- **Texte extrait**
┄┄┄┄┄┄
Eve Sabbah : Comment définissez-vous votre style de leadership ?
S.B. : Je crois en un leadership exigeant mais profondément humain. Diriger une maison de luxe, c’est travailler dans l’extraordinaire, dans le détail, dans l’émotion. Mais c’est aussi une charge mentale importante, surtout pour une femme. Il faut porter une image, maintenir une excellence constante, tout en gérant une vie privée parfois très dense. Ce qu’on attend d’une femme CEO dépasse souvent ce qu’on attend d’un homme. Il y a un niveau d’exemplarité implicite, parfois pesant, auquel je choisis de répondre sans renoncer à ma sincérité.
Eve Sabbah : Et votre façon de manager ?
S.B. : Je crois au management par la confiance. Je donne beaucoup d’autonomie à mes équipes. Je crois aussi au collectif, à l’idée que l’intelligence se construit ensemble. Et je reste très à l’écoute, c’est essentiel pour avancer dans un monde qui bouge vite.
Vous êtes aujourd’hui l’une des rares femmes à diriger une maison de joaillerie de cette envergure. Voyez-vous cela comme un accomplissement féminin ?
S.B. : Pour être honnête, je ne voyais pas ça comme un exploit. Pour moi, c’était simplement le résultat logique d’un parcours professionnel, celui de quelqu’un qui travaille, qui avance, qui prend des responsabilités. À l’époque, je ne voulais pas entrer dans des considérations sur la différence entre les hommes et les femmes, ce n’était pas un sujet qui m’intéressait. Mais plus j’avançais, plus je réalisais que ça l’était pour d’autres, surtout pour les jeunes femmes. Elles me posaient des questions, cherchaient des repères. Et c’est à ce moment-là que j’ai compris qu’il fallait en parler, qu’il fallait prendre la parole sur ce sujet. Parce qu’en réalité, ça compte.
Depuis votre arrivée à la tête de Pomellato il y a dix ans, comment avez-vous transformé la maison tout en respectant son héritage milanais ?
┄┄┄┄┄┄
- **Matériel fourni**
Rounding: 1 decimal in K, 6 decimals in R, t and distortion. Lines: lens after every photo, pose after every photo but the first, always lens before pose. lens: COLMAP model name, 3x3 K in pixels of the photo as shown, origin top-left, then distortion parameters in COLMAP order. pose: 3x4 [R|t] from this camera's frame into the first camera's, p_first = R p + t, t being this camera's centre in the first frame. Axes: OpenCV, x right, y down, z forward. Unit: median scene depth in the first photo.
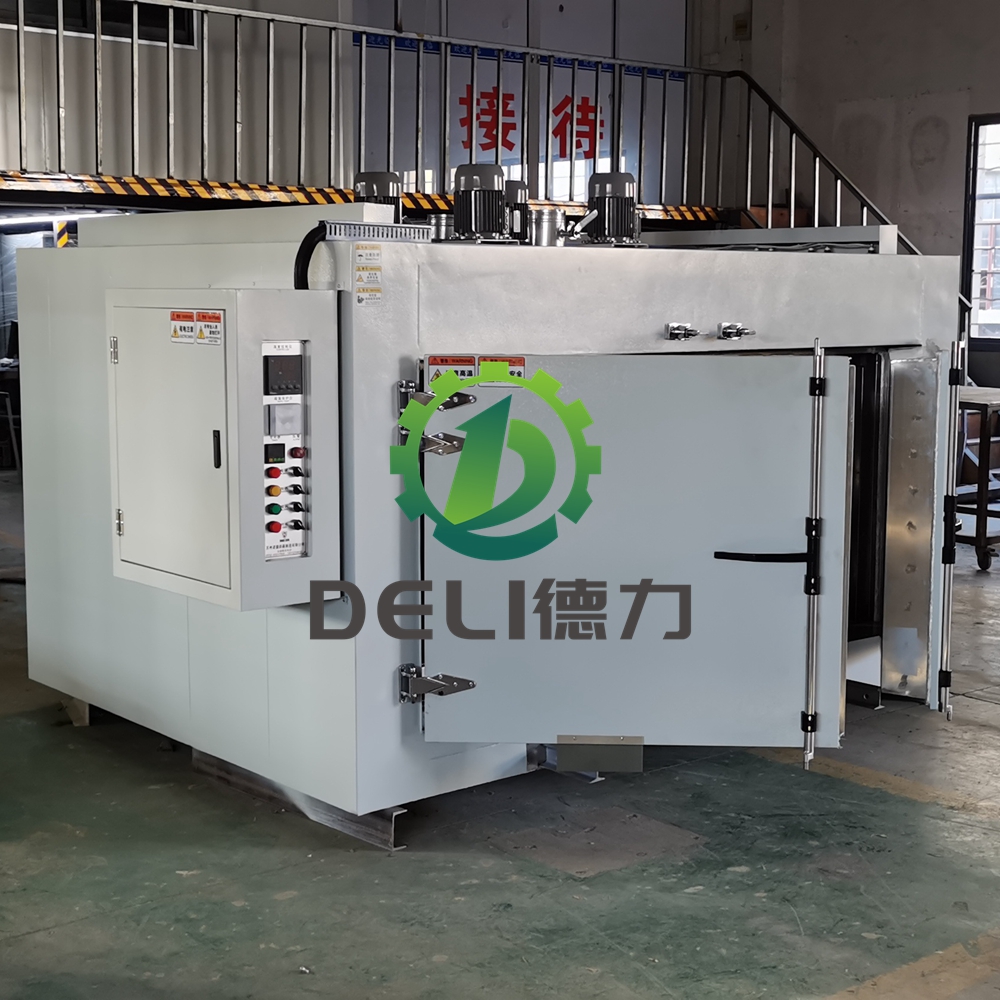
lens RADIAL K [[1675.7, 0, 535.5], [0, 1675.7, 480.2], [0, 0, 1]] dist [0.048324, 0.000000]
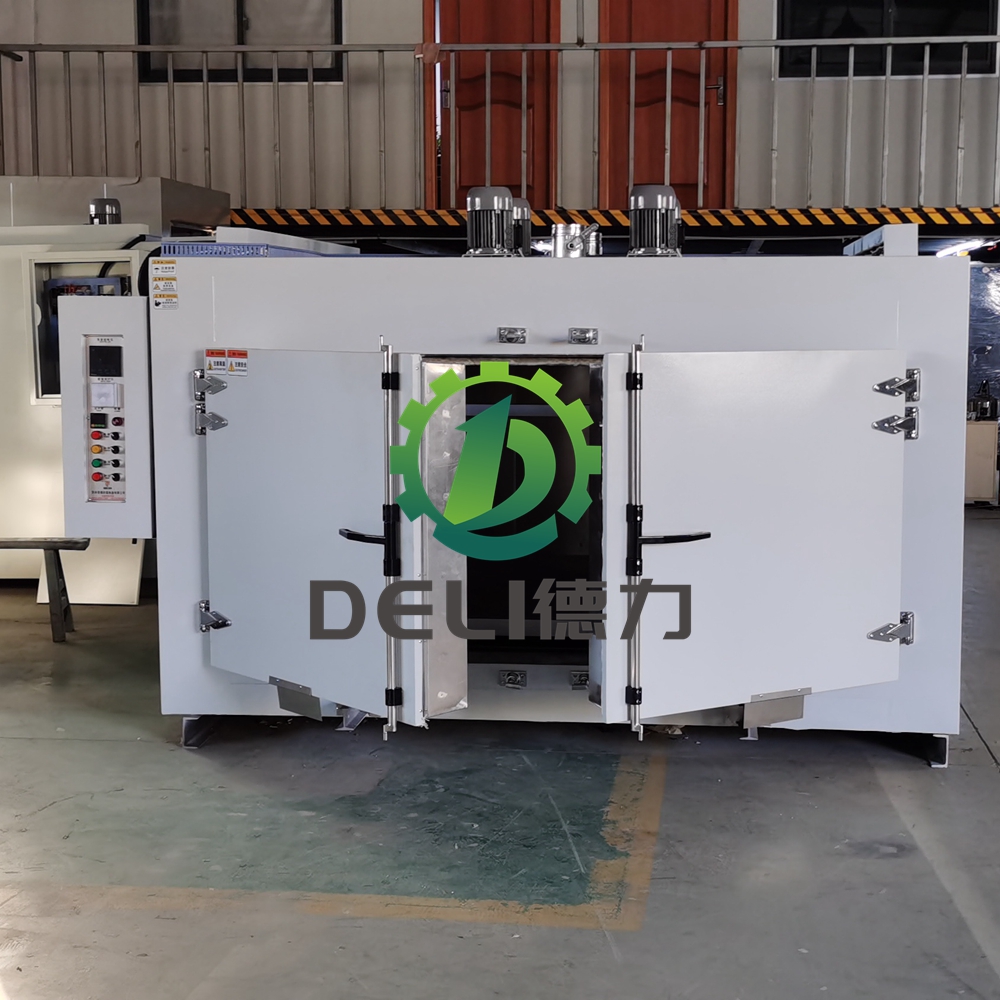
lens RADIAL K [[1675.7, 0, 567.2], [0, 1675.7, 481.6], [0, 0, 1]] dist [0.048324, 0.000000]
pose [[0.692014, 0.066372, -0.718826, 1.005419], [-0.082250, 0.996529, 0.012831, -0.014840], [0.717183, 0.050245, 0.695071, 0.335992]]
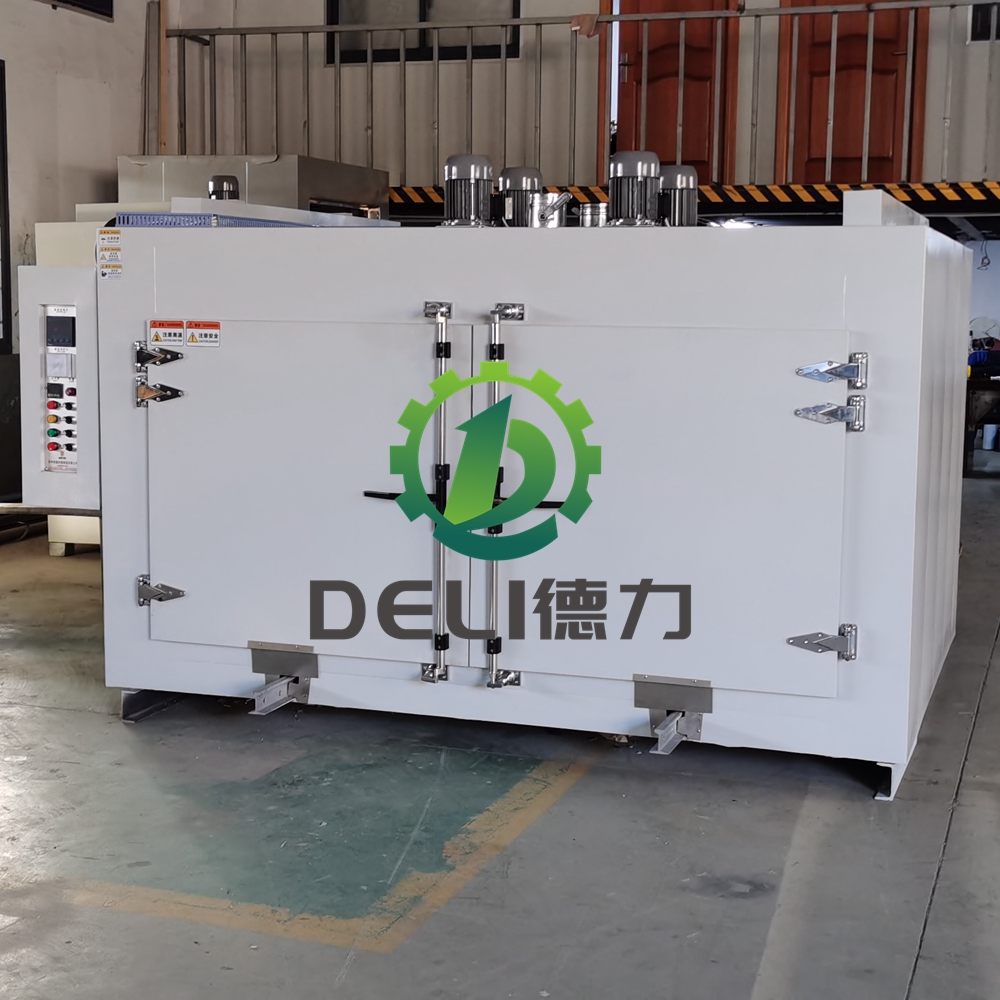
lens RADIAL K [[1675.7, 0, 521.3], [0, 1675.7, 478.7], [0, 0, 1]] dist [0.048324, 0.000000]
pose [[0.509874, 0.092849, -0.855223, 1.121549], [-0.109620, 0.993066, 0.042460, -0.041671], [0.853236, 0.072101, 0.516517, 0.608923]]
┄┄┄┄┄┄
- **Consigne**
D'après le texte extrait, à quel type de management S.B. dit-elle croire ?

- **Zone de réponse**
Au management par la confiance.